Fortune strikes when the son fortuitously stumbles upon a job tutoring a rich girl from the Park family; slowly the Kims insert themselves into the lives of the rich Parks and a wicked satire about the class divide in South Korea commences, probably to the delight of anyone watching, as proven by its blockbuster status not only on its home turf South Korea (where it raked in US$71 million or RM297 million) but also in France (US$8.6 million) and even Vietnam (US$2.9 million).

That probably helped it find its way to Malaysian cinemas this week, and it's even getting a pretty wide release all across Malaysia... at least when you're comparing it to other foreign language and award winning titles.

There are plenty of twists and turns in the plot, so I shall keep that a secret. Once you've seen this, I'm sure you'll be able to spot the reasons why this won the Palme, and deservedly so if you read reports from respected film critics.

Most apparent is Bong's delight at visually contrasting the very different homes of the Kims and the Parks, with the widescreen frame making the Kims' small basement home look really cramped, and the Parks' spacious modern home look really big, thanks to the art direction and framing.

Then there's his delight at subverting audience expectations, shifting our sympathies from one clan to the next, alongside shifting the genres that the movie's playing with at various turns in the movie.

What began as a wicked and satiric comedy increasingly becomes darker and more desperate as the movie progresses, but all these tonal shifts never once feel out of place because the way the characters and the story are set up made it all feel like a natural progression.

Clearly one of Bong's best movies, alongside The Host and Memories Of Murder, this is one Palme d'Or winner that anyone out there can, and will, enjoy.

Shoplifters

If Parasite felt like a fully deserving Palme d'Or winner, with almost no complaints coming from the respected film critics camp, the win by Shoplifters at last year's Cannes felt a bit like a safe choice.

Not that I have anything against the great filmmaking talents of director Kore-eda Hirokazu, whose career I've been following very closely ever since he first broke into the scene with Maborosi in 1995 (ahhh, the days of VHS), which he followed up with the achingly beautiful After Life, before finding his groove as an heir to both Yasujiro Ozu and Mikio Naruse with his family films like Still Walking, Like Father Like Son, Our Little Sister and After The Storm.
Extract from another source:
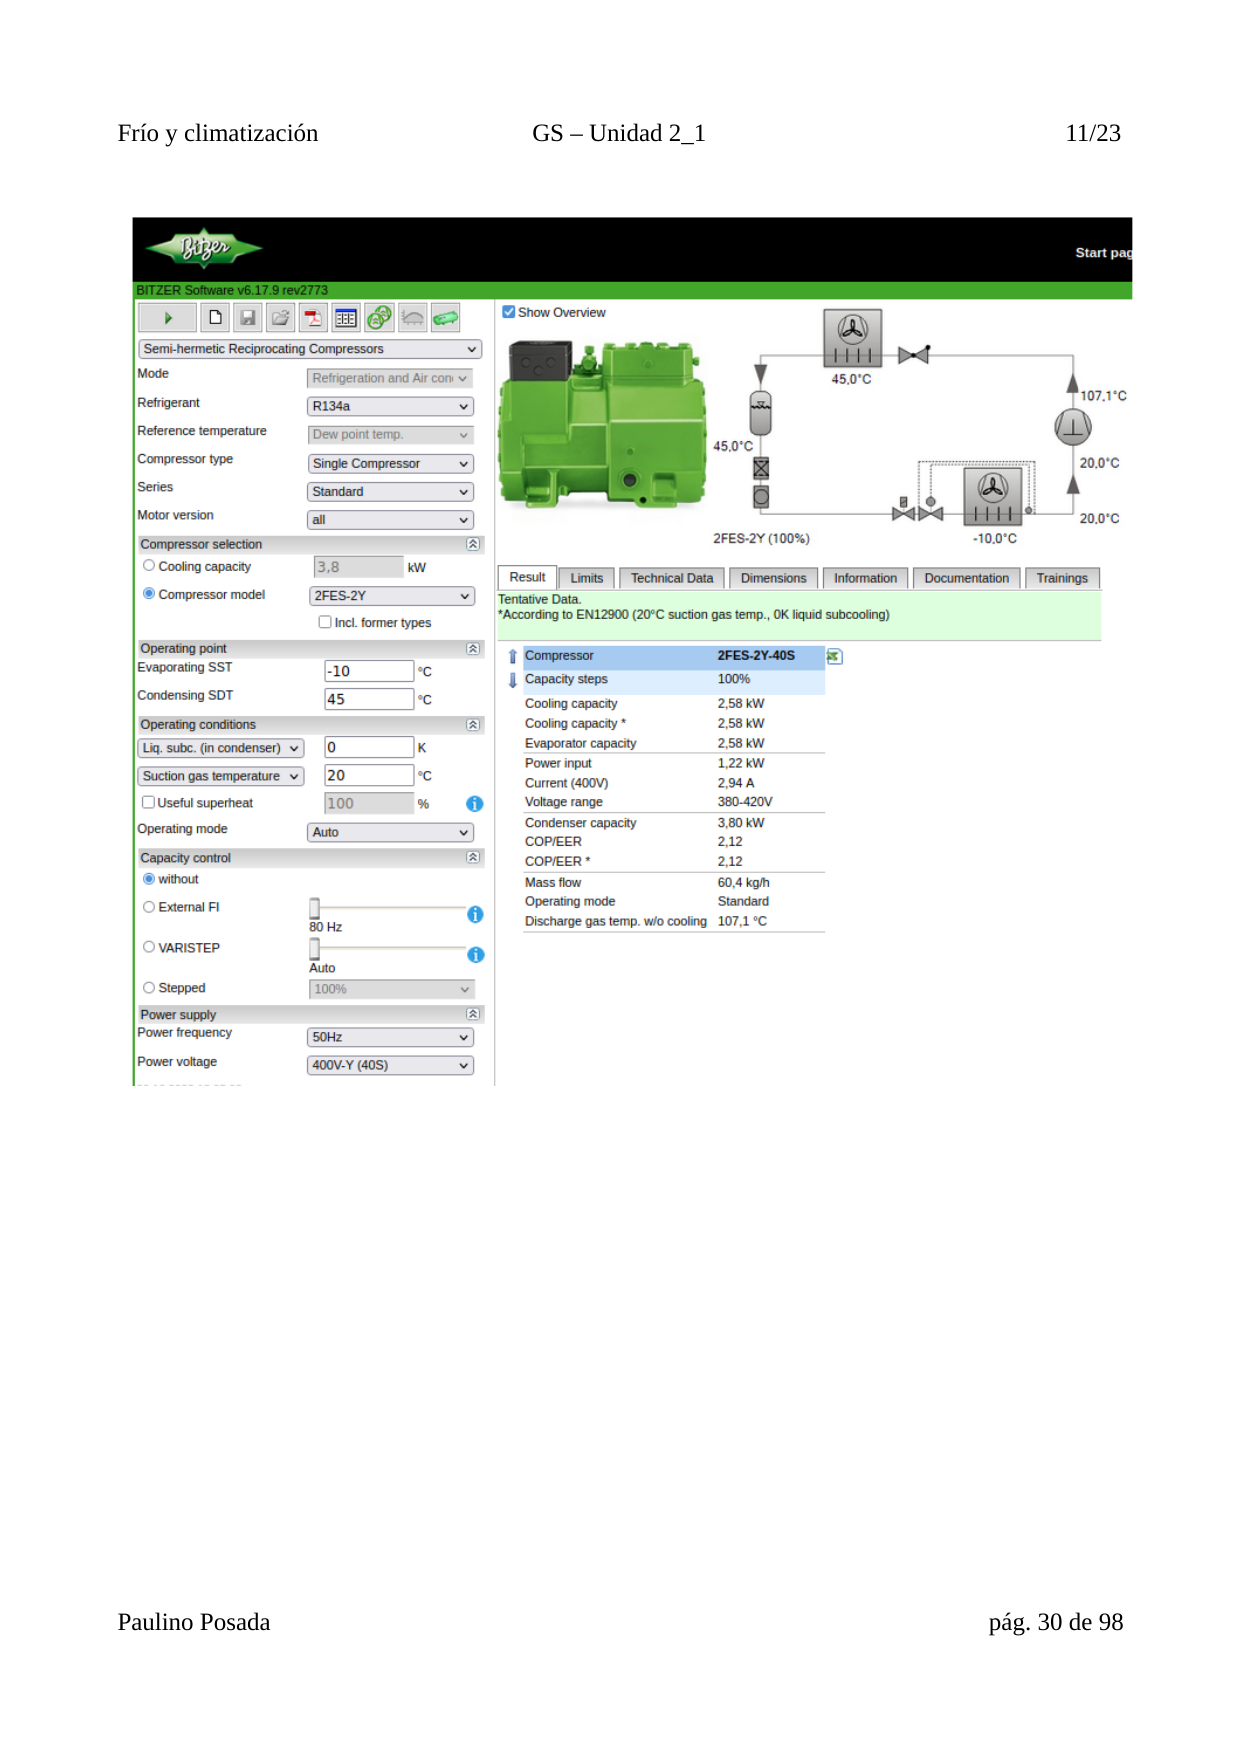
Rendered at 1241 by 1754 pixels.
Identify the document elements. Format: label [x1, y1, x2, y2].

Shoplifters again explores family dynamics, much like he did in Like Father Like Son, but again he's exploring a slightly different angle, wherein the family of shoplifters here are actually not related by blood at all.

It's a rag tag crew of a grandmother, a husband and wife, an adult sister, and two little children, but all of them choose to be with each other as a family, for their own reasons, and none of them are related by blood.
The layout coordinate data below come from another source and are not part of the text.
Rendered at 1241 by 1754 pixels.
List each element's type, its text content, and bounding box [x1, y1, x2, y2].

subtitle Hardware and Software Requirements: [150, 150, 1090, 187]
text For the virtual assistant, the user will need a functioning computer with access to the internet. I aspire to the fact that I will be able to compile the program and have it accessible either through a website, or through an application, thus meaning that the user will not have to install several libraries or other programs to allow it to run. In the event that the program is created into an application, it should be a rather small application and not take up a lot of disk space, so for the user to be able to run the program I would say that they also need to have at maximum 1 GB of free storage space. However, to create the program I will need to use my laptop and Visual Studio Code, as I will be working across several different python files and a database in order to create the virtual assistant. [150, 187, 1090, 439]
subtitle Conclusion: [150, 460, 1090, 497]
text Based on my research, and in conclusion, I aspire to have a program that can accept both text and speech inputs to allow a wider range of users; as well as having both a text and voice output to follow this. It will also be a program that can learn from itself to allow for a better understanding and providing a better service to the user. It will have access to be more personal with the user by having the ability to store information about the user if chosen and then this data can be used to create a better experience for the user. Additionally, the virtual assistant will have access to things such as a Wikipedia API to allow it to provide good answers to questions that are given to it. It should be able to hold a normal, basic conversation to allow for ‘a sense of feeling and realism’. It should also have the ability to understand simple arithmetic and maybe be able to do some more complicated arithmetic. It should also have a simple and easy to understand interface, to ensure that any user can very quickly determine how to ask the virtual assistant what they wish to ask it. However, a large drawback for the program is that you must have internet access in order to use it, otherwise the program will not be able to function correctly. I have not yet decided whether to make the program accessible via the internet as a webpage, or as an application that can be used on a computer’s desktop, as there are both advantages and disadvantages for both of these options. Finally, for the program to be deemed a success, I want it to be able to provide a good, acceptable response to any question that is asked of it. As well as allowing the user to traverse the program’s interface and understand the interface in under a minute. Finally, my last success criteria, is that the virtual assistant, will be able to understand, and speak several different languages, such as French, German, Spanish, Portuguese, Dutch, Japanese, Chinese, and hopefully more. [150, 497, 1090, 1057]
And just like the Kims in Parasite, the family here is also in financial dire straits, working menial jobs and shoplifting to get by, but clearly united by their love for each other.

One of the little children is a new addition to the family, a little girl who was locked out of her home and looked to be very hungry, so the father and son brought her home for dinner, but she ended up staying.

This being a Kore-eda movie, even a family of small time crooks will have their humanity and dignity intact, and this tension between what the law deems right and what sometimes necessitates survival is like a solo instrument that he keeps on playing to toy with the audience's emotions.

This is one of the most touching and thought provoking films you'll see, despite its very simple premise.

It's probably this rich emotional grey area that made the Cannes jury fall for it, even if the film verbally mentions its thesis a few too many times for my liking, which is to disprove the old saying that "You can't choose your family.”

It's a gentle and lovely film about defiance, and it's one you definitely should seek out.

*This is the personal opinion of the columnist.